(Saved data entries)
--
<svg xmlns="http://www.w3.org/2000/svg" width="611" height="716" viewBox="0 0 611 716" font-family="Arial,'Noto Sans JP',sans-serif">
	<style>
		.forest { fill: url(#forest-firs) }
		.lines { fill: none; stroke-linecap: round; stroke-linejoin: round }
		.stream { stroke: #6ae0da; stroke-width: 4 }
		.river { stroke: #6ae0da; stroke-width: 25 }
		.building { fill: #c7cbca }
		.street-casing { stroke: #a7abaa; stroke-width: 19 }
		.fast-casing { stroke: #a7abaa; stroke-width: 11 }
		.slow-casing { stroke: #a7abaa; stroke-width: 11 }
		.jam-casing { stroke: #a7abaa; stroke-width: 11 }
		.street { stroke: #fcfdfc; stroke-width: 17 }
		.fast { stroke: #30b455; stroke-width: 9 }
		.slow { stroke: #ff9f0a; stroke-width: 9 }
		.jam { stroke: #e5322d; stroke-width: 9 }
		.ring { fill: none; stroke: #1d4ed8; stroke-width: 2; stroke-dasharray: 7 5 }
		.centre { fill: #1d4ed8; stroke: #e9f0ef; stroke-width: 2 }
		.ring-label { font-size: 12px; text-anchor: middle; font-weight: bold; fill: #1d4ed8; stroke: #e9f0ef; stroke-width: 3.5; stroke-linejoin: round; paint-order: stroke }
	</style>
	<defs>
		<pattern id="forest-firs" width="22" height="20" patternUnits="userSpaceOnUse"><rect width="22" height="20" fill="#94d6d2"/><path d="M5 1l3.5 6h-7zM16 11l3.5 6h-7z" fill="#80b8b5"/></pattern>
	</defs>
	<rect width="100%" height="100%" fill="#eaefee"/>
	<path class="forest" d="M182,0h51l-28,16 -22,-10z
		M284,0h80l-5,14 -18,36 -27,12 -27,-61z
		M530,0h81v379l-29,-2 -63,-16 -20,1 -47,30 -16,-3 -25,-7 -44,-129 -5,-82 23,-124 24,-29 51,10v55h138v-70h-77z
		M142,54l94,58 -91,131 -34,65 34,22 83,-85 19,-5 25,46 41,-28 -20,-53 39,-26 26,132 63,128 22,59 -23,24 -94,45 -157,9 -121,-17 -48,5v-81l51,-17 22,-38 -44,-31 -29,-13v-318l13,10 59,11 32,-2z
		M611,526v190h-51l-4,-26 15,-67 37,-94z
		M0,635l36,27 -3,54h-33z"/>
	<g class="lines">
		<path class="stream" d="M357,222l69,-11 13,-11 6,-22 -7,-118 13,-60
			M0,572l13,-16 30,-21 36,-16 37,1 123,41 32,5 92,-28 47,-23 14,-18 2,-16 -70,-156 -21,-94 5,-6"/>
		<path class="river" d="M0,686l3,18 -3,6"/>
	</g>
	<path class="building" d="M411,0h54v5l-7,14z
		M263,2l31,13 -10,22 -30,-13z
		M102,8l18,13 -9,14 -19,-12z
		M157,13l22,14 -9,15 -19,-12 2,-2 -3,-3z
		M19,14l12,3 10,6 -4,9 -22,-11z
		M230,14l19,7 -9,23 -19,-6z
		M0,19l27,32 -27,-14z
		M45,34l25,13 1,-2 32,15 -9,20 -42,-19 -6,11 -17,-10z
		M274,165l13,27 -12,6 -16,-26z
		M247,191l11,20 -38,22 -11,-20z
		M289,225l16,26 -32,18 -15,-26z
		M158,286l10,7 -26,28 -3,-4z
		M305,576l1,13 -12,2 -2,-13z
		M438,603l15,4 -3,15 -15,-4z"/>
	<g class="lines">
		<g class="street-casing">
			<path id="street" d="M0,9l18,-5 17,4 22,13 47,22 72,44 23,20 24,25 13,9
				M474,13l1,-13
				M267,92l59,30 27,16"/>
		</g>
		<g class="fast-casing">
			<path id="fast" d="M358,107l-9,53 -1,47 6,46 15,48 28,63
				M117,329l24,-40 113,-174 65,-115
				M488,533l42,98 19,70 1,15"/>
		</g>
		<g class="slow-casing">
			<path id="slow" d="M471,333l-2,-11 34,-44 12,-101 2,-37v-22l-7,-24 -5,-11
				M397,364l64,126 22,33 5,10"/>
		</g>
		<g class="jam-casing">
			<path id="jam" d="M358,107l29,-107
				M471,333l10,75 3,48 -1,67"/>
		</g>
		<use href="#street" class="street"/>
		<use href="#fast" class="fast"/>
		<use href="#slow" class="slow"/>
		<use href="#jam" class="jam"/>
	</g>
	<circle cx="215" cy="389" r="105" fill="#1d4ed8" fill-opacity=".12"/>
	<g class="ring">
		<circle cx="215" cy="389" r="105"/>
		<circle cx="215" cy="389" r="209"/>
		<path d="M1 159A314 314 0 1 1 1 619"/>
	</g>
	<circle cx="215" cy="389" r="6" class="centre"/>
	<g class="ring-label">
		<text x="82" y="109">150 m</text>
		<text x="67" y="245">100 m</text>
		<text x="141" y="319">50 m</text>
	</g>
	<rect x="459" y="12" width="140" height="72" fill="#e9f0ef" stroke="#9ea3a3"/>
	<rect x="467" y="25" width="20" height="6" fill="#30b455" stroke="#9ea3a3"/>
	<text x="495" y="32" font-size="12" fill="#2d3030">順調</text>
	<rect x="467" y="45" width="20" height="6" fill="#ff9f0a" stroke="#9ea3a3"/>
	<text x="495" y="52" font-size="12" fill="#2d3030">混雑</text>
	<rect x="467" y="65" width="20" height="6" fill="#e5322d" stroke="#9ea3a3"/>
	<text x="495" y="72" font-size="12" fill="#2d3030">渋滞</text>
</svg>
--
Task item
Please give back, exactly as it stands above, the stretch from the line with "M284,0h80l-5,14 -18,36 -27,12 -27,-61z" through the line with "12,-101 2,-37v-22l-7,-24 -5,-11", and no line outside it.

Response below
		M284,0h80l-5,14 -18,36 -27,12 -27,-61z
		M530,0h81v379l-29,-2 -63,-16 -20,1 -47,30 -16,-3 -25,-7 -44,-129 -5,-82 23,-124 24,-29 51,10v55h138v-70h-77z
		M142,54l94,58 -91,131 -34,65 34,22 83,-85 19,-5 25,46 41,-28 -20,-53 39,-26 26,132 63,128 22,59 -23,24 -94,45 -157,9 -121,-17 -48,5v-81l51,-17 22,-38 -44,-31 -29,-13v-318l13,10 59,11 32,-2z
		M611,526v190h-51l-4,-26 15,-67 37,-94z
		M0,635l36,27 -3,54h-33z"/>
	<g class="lines">
		<path class="stream" d="M357,222l69,-11 13,-11 6,-22 -7,-118 13,-60
			M0,572l13,-16 30,-21 36,-16 37,1 123,41 32,5 92,-28 47,-23 14,-18 2,-16 -70,-156 -21,-94 5,-6"/>
		<path class="river" d="M0,686l3,18 -3,6"/>
	</g>
	<path class="building" d="M411,0h54v5l-7,14z
		M263,2l31,13 -10,22 -30,-13z
		M102,8l18,13 -9,14 -19,-12z
		M157,13l22,14 -9,15 -19,-12 2,-2 -3,-3z
		M19,14l12,3 10,6 -4,9 -22,-11z
		M230,14l19,7 -9,23 -19,-6z
		M0,19l27,32 -27,-14z
		M45,34l25,13 1,-2 32,15 -9,20 -42,-19 -6,11 -17,-10z
		M274,165l13,27 -12,6 -16,-26z
		M247,191l11,20 -38,22 -11,-20z
		M289,225l16,26 -32,18 -15,-26z
		M158,286l10,7 -26,28 -3,-4z
		M305,576l1,13 -12,2 -2,-13z
		M438,603l15,4 -3,15 -15,-4z"/>
	<g class="lines">
		<g class="street-casing">
			<path id="street" d="M0,9l18,-5 17,4 22,13 47,22 72,44 23,20 24,25 13,9
				M474,13l1,-13
				M267,92l59,30 27,16"/>
		</g>
		<g class="fast-casing">
			<path id="fast" d="M358,107l-9,53 -1,47 6,46 15,48 28,63
				M117,329l24,-40 113,-174 65,-115
				M488,533l42,98 19,70 1,15"/>
		</g>
		<g class="slow-casing">
			<path id="slow" d="M471,333l-2,-11 34,-44 12,-101 2,-37v-22l-7,-24 -5,-11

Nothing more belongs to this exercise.